** Finance** is all about **time** and **risk**. It’s basically __a study of how people make decisions regarding the allocation of resources over time and the handling of risks of them__. Playing with it requires some very fundamental techniques and strategies, which are all indispensable if not enough for success in financial markets. And the idea of **present value** is one of the most important that will help you value financial assets over time thus making choices between current resources and future gains.

First off, money today is always more valuable than the same amount of money future. This is because you can always deposit that money in bank and roll it into a bigger amount by earning interest. In this sense, with $100 deposited in bank today on a interest rate of 4% or 0.04, in 3 years you will have

$100 * (1+0.04)^{3} = $112.5

Therefore, the **present value** of ** $112.5** 3 years from now is

**. You get the idea.**

__$100__**Present value** is __the amount of money today that would be needed to produce, using prevailing interest rates, a given future amount of money__.

Conversely, **future value** is __the amount of money in future that a certain amount of money today will yield, given prevailing interest rates__.

In the example of $100, the **future value** of ** $100** after 3 years is

**.**

__$112.5__More generally, with interest rate denoted by **r**, after **N** years, **M _{PV}** will yield

**M**, that is

_{FV}M_{FV} = (1 + r)^{N} * M_{PV}

Now suppose you are going to be paid $1200 10 years from now, what is the present value of this future payment? Considering the above formula and guessing with all the information available that the average annual interest rate will probably remain at 5%, we have

M_{PV} = M_{FV} / (1 + r)^{N} = $1200 / (1 + 0.05)^{10} = $736.6

So, the present value of the $1200 payment after 10 years is $736.6. In other words, it’s only worth of $736.6 in today’s money.

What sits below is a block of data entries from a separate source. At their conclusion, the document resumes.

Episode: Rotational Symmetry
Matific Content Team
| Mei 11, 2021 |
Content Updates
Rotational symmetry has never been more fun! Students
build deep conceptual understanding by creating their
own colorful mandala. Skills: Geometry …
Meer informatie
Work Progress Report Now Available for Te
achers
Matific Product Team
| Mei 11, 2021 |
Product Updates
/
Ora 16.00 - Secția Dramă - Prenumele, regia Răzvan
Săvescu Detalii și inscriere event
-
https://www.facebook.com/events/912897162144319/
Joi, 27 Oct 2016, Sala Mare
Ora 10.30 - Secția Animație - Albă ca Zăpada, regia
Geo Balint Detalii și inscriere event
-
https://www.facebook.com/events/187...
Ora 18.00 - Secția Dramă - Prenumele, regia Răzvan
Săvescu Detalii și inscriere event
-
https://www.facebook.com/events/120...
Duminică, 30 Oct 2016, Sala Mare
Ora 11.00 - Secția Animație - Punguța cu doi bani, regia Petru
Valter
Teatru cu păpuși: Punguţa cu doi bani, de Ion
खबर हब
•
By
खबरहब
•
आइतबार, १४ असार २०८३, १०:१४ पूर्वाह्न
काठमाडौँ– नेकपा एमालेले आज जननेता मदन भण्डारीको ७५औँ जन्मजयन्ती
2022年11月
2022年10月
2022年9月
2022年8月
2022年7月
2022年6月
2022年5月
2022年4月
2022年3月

To help you smoothly use the concept in real situations, let’s walk through 2 examples.

#### Example 1

The concept of **present value** is very important and applied frequently in financial decision-making. For instance, Microsoft is thinking of investing $100 millions today to the development of Windows Live Search to rival Google, and estimates that the yield of the project in 5 years is $140 millions. Should the software giant go ahead with the investment?

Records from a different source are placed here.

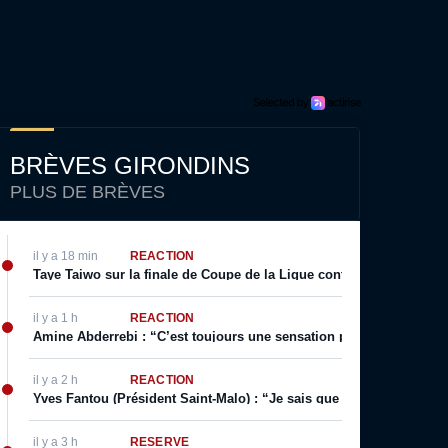
BRÈVES GIRONDINS
PLUS DE BRÈVES
il y a 18 min
RÉACTION
Taye Taiwo sur la finale de Coupe de la Ligue contre Bordeaux : “Il 
il y a 1 h
RÉACTION
Amine Abderrebi : “C’est toujours une sensation positive surtout q
il y a 2 h
RÉACTION
Yves Fantou (Président Saint-Malo) : “Je sais que Bordeaux est un g
il y a 3 h
RÉSERVE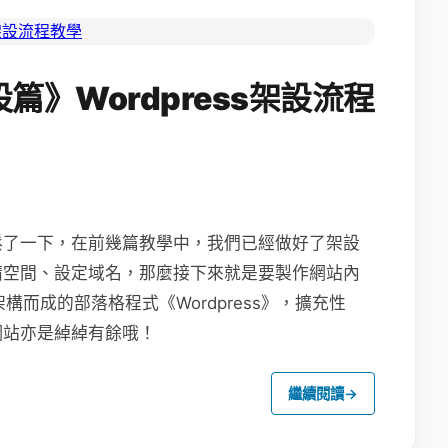
》Wordpress架設流程
鬆了一下，在前幾篇教學中，我們已經做好了架設
請空間、設定域名，那麼接下來就是要製作網站內
架構而成的部落格程式《Wordpress》，擴充性
網站亦是綽綽有餘哦！
繼續閱讀
→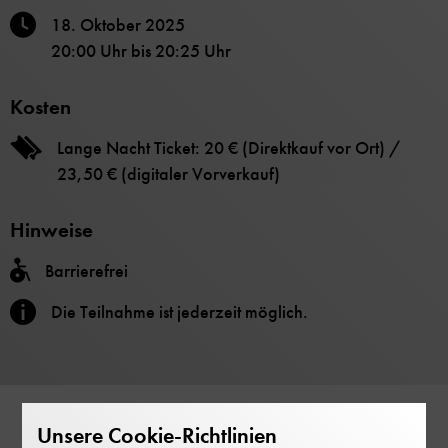
18. Oktober 2025
20:00 Uhr
bis
20:25 Uhr
Kosten
Lange Nacht Ticket: 20 € (Direktkauf vor Ort) /
23,50 € (digitaler Vorverkauf)
Hinweise
Barrierefrei
Die Teilnahme ist jederzeit möglich.
Unsere Cookie-Richtlinien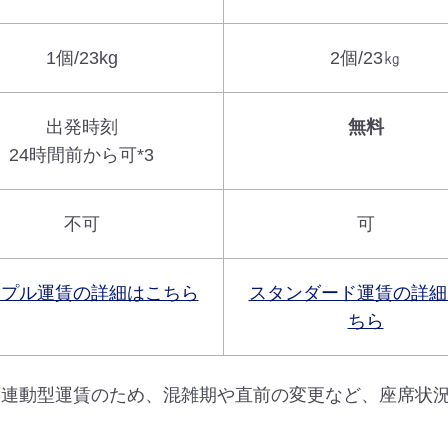
1個/23kg
2個/23㎏
出発時刻
無料
24時間前から可*3
不可
可
ンプル運賃の詳細はこちら
スタンダード運賃の詳細
ちら
席連動型運賃のため、混雑期や直前の変更など、座席状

The company’s decision, is very much dependent on the **estimation of future interest rate**. If the interest rate is 4%, the **present value** of $140 millions 5 years from now would be

M_{PV} = M_{FV} / (1 + r)^{N} = 140 / (1 + 0.04)^{5} = 115.1, in million

Apparently, the project is profitable and they should choose to invest the $100 millions now because the future gains(converted to present value of 115.1 millions, which is bigger than 100 millions) is bigger than the current investment cost. However, if they have guessed an annual average interest rate of 7%, it will be hardly profitable because,

M_{PV} = M_{FV} / (1 + r)^{N} = 140 / (1 + 0.07)^{5} = 99.8, in million

Thus, with interest rate of 7% and higher, the present value of the return will not be able to cover the cost today. It’s wise of them to keep away from the project.

#### Example 2

In this example, things are a little more complicated in that you will have to determine the present value of **a stream of payments** rather than one, which is more common in reality.

Imagine that you have won a million-dollar lottery and is asked to choose between **being paid $25,000 a year for 40 years** or **an immediate payment of $500,000**. So which is the right choice at an annual interest rate of 4% for the next 40 years?

With a stream of simple calculations of present value, you will make the right choice in no time. Suppose the payment starts the following year for 40 years, we have

1st year: M_{PV1} = M_{FV1} / (1 + r)^{N} = 25,000 / (1 + 0.04)^{1} = 24,038

2nd year: M_{PV2} = M_{FV2} / (1 + r)^{N} = 25,000 / (1 + 0.04)^{2} = 23,114

3rd year: M_{PV3} = M_{FV3} / (1 + r)^{N} = 25,000 / (1 + 0.04)^{3} = 22,225

…

40th year: M_{PV40} = M_{FV40}/(1 + r)^{N} = 25,000/(1 + 0.04)^{40} =5,207

Total: 494,819

Adding 24,038 + 23,114 + 22,225 + … + 5,207, we have the final present value of the 40 years’ stream of payments, $494,819, which is a little smaller than $500,000.

Therefore, based on a series of present value calculations, an immediate payment of $500,000 is more favorable over getting paid $25,000 a year for 40 years.